The county should proceed with residential development in central Towson and ignore those county residents who apparently don't care that Towson has degenerated into a decaying eyesore of empty storefronts and a conglomeration of restaurants and luncheonettes, each cannibalizing the same limited office market.

Harris James George


Benefits of medicines can't be guaranteed

I like Ellen Goodman's columns for the same reason most of us have favorite writers: They generally reflect our own opinions. But I would like, gently, to point out that she uses questionable reasoning in "Medical muddle" (Opinion

Commentary," Jan. 13).

It's absolutely true that the public is constantly bombarded with new information about positive and negative effects of some of the medicines we use. But it shouldn't surprise us to learn that substances have more effects than merely the one they were designed to have.

The apparent flip-flopping of medical wisdom is the result of the media reporting every new bit of evidence researchers find and their insistence on labeling each bit of news as an indication that a given thing is "bad" or "good" for us.

It seems that we want everything either black or white -- either a diet supplement or medicine is wholly good or wholly bad. This will never be so, about medicines or anything else, for that matter.

The more medical professionals know about how substances affect us, the better judgments can be made about whether, when and how to use them.

However, nothing can ever be guaranteed.

Marie Armstrong


Extending the right to marry

Forty-five years ago, my husband and I announced our marriage. Because we are an interracial couple, biblical quotes were immediately thrown at us to suggest that God was against interracial marriage.

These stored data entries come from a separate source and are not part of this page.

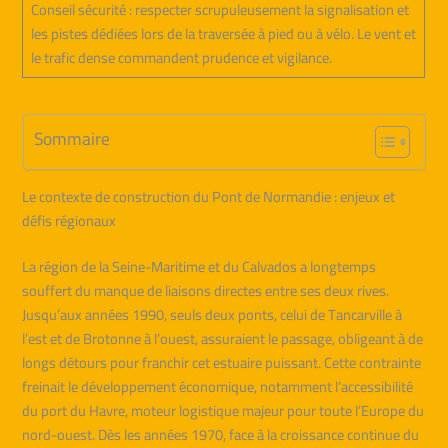
Conseil sécurité : respecter scrupuleusement la signalisation et
les pistes dédiées lors de la traversée à pied ou à vélo. Le vent et
le trafic dense commandent prudence et vigilance.
Sommaire
Le contexte de construction du Pont de Normandie : enjeux et
défis régionaux
La région de la Seine-Maritime et du Calvados a longtemps
souffert du manque de liaisons directes entre ses deux rives.
Jusqu’aux années 1990, seuls deux ponts, celui de Tancarville à
l’est et de Brotonne à l’ouest, assuraient le passage, obligeant à de
longs détours pour franchir cet estuaire puissant. Cette contrainte
freinait le développement économique, notamment l’accessibilité
du port du Havre, moteur logistique majeur pour toute l’Europe du
nord-ouest. Dès les années 1970, face à la croissance continue du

We were also told that it was bad enough we wanted to marry, but that by no means should we have any children (we had four children, all of whom are successful today).

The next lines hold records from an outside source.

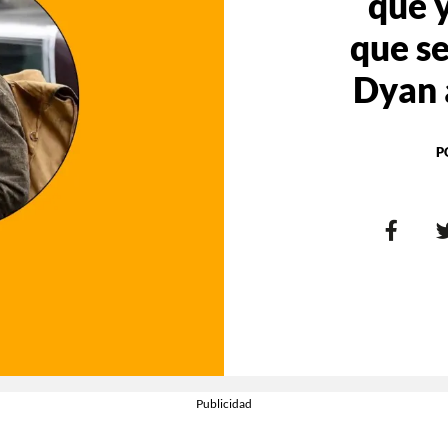
que 
que se
Dyan a
P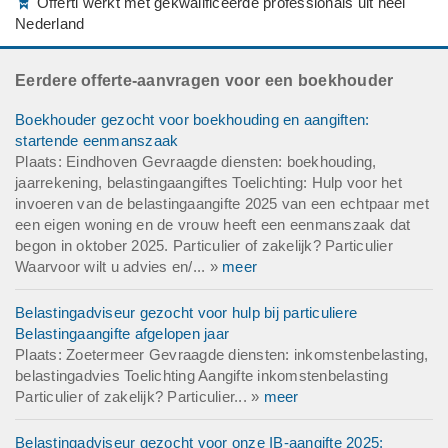
Offerti werkt met gekwalificeerde professionals uit heel
Nederland
Eerdere offerte-aanvragen voor een boekhouder
Boekhouder gezocht voor boekhouding en aangiften:
startende eenmanszaak
Plaats: Eindhoven Gevraagde diensten: boekhouding,
jaarrekening, belastingaangiftes Toelichting: Hulp voor het
invoeren van de belastingaangifte 2025 van een echtpaar met
een eigen woning en de vrouw heeft een eenmanszaak dat
begon in oktober 2025. Particulier of zakelijk? Particulier
Waarvoor wilt u advies en/... »
meer
Belastingadviseur gezocht voor hulp bij particuliere
Belastingaangifte afgelopen jaar
Plaats: Zoetermeer Gevraagde diensten: inkomstenbelasting,
belastingadvies Toelichting Aangifte inkomstenbelasting
Particulier of zakelijk? Particulier... »
meer
Belastingadviseur gezocht voor onze IB-aangifte 2025: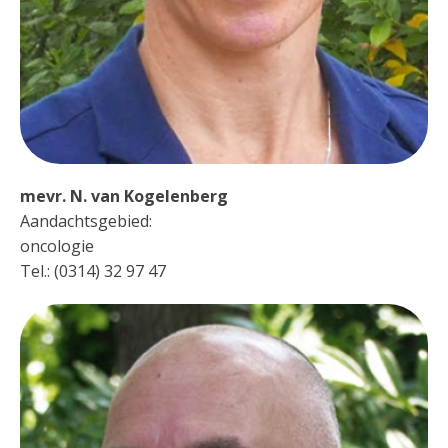
mevr. N. van Kogelenberg
Aandachtsgebied:
oncologie
Tel.: (0314) 32 97 47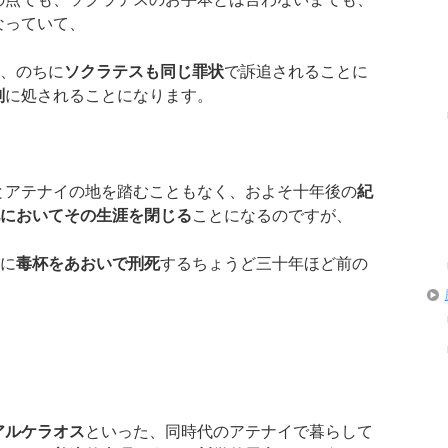
なっていて、
、のちに
ソクラテスも同じ罪状
で訴追されることに
刑
に処されることになります。
とアテナイの地を踏むこともなく、およそ十年後の
紀
においてその生涯を閉じる
ことになるのですが、
に
毒杯をあおいで刑死
するちょうど三十年ほど前の
アルケラオス
といった、同時代のアテナイで暮らして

Today, we see numerous religious leaders decrying the concept of same-sex marriage, and once again quoting the Bible ("Session to revisit debate on gay unions," Jan. 16).

But the books in the Christian Scriptures were written before 100 A.D. (according to most conservative Christians) or 150 A.D. (according to most liberal Christians). The idea of homosexuality as a sexual orientation that could lead to a committed, long-term relationship was not developed until the late 19th century. Thus, one cannot expect to find biblical references to same-sex marriage.

Those who oppose same-sex marriage must realize that gays and lesbians are not asking for religious approval, but to be allowed to participate in civil marriage, which would confer upon them all the many marital benefits open to heterosexual couples.

For the most part, marriage is the subject of state law. And Maryland has always been supportive of diversity. Today, I trust that people will look for fairness and equality for all of this state's citizens.

It is time that marital rights are extended to same-sex couples so they can enjoy the many emotional, financial and social benefits of legal marriage.

Colette Roberts


The writer is the chairwoman of Parents, Families and Friends of Lesbians and Gays of Howard County.

To be reminded on the weekend of the Rev. Martin Luther King Jr. holiday that the "African-American clergy have been among the primary organizers of the marriage protection rally" as well as similar pro-discrimination movements was discouraging.

Clearly, this is a great diversion from the frustration of a horribly stalled civil rights movement in America that has left so many African-Americans trapped in a cycle of poverty and inequalities of opportunity.

The waste of vital advocacy energies on assembling and publicly advancing an intellectually precarious biblical justification for the purpose of engaging in the systematic civil segregation of gays and lesbians is one of the great ironies of our times.

I suppose these intolerant proponents of prejudice learned the technique of selectively quoting the Bible while ignoring the greater message from other oppressors who have used similar arguments to support slavery, injustice and segregation and oppose interracial marriage.